On Friday July 3rd at 19:02 (07:02 PM) CEST our monitoring system alerted the standby operator that several TOPdesk environments in the NL3 hosting location were unable to connect to their database. The standby operator investigated the issue and noticed that the primary database server for those environments was very slow to respond.
As per procedures, a failover to the secondary database server was started. This process took much longer than expected. During the database failover, environments on 2 other database servers also started getting connection issues. All slow database servers were hosted on the same physical host machine. We contacted the hosting provider and the machine was placed in maintenance mode, moving all servers to different locations.

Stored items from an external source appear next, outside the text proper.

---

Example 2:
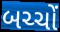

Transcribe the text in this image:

બચ્ચોં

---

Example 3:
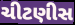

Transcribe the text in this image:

ચીટણીસ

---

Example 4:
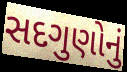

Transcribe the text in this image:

સદગુણોનું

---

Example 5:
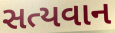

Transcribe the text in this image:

સત્યવાન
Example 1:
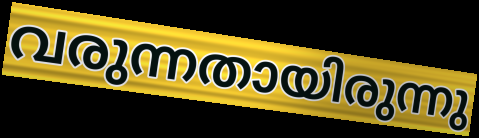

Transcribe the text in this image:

വരുന്നതായിരുന്നു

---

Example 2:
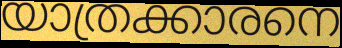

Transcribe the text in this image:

യാത്രക്കാരനെ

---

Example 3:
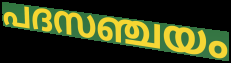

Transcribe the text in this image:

പദസഞ്ചയം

Once the host had been emptied, the problematic database servers were restated and all database connections restored automatically.
One machine in the NL3 hosting location experienced intermittent connectivity issues to the storage that was used. This caused performance issues on all database servers hosted on that machine.

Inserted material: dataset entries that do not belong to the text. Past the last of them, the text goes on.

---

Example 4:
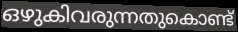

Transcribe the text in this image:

ഒഴുകിവരുന്നതുകൊണ്ട്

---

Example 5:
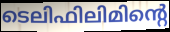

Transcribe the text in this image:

ടെലിഫിലിമിന്റെ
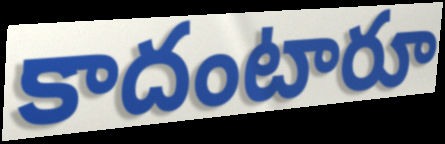
కాదంటారూ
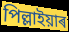
পিল্লাইয়াৰ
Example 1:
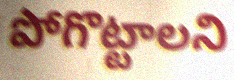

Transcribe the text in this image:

పోగొట్టాలని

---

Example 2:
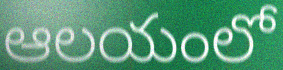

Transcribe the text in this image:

ఆలయంలో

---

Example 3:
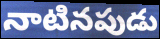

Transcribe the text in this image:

నాటినపుడు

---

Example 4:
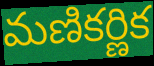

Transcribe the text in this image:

మణికర్ణిక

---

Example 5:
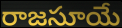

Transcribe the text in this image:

రాజసూయే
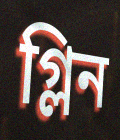
গ্লিন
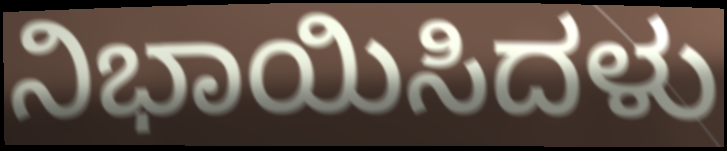
ನಿಭಾಯಿಸಿದಳು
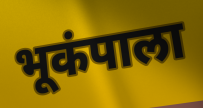
भूकंपाला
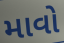
માવો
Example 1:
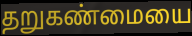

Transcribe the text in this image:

தறுகண்மையை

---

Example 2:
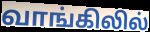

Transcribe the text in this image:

வாங்கிலில்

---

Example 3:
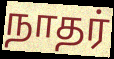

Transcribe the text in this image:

நாதர்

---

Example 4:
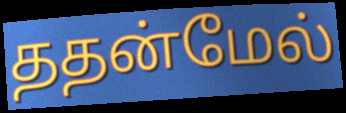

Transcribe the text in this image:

ததன்மேல்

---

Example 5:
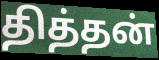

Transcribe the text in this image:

தித்தன்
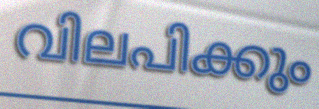
വിലപിക്കും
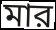
মার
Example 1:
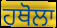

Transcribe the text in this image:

ਹਥੋਲਾ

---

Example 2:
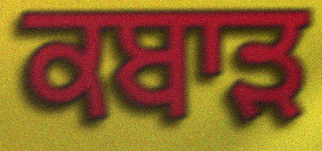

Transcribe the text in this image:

ਕਬਾੜ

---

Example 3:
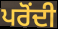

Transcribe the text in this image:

ਪਰੋਂਦੀ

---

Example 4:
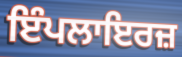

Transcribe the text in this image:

ਇੰਪਲਾਇਰਜ਼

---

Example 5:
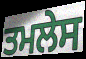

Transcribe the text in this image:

The primary/secondary database failover system that is used was identified as a risk earlier. TOPdesk has already started a project to migrate all database servers to SQL Enterprise with an availability cluster. This project is scheduled to be complete in Q1 2021.
As we’ve had another issue with the storage on the NL3 hosting location, the hosting provider was already investigating this issue. To further troubleshoot the problem, all relevant cables and network cards on the hosts involved have been replaced. The physical host was also assigned different ports on the switch, and different switchports on the storage.
Network congestion was identified as a possible root cause of both issues by the hosting provider, but was not detected during this disruption. As there was network congestion during some nightly maintenance, the uplink capacity will be expanded to prevent future issues.
The hosting provider has improved their monitoring system alert rules so standby operators are immediately informed when storage is unreachable.
TOPdesk will investigate options to show a clearer error page to end users in case of an issue with the database connection.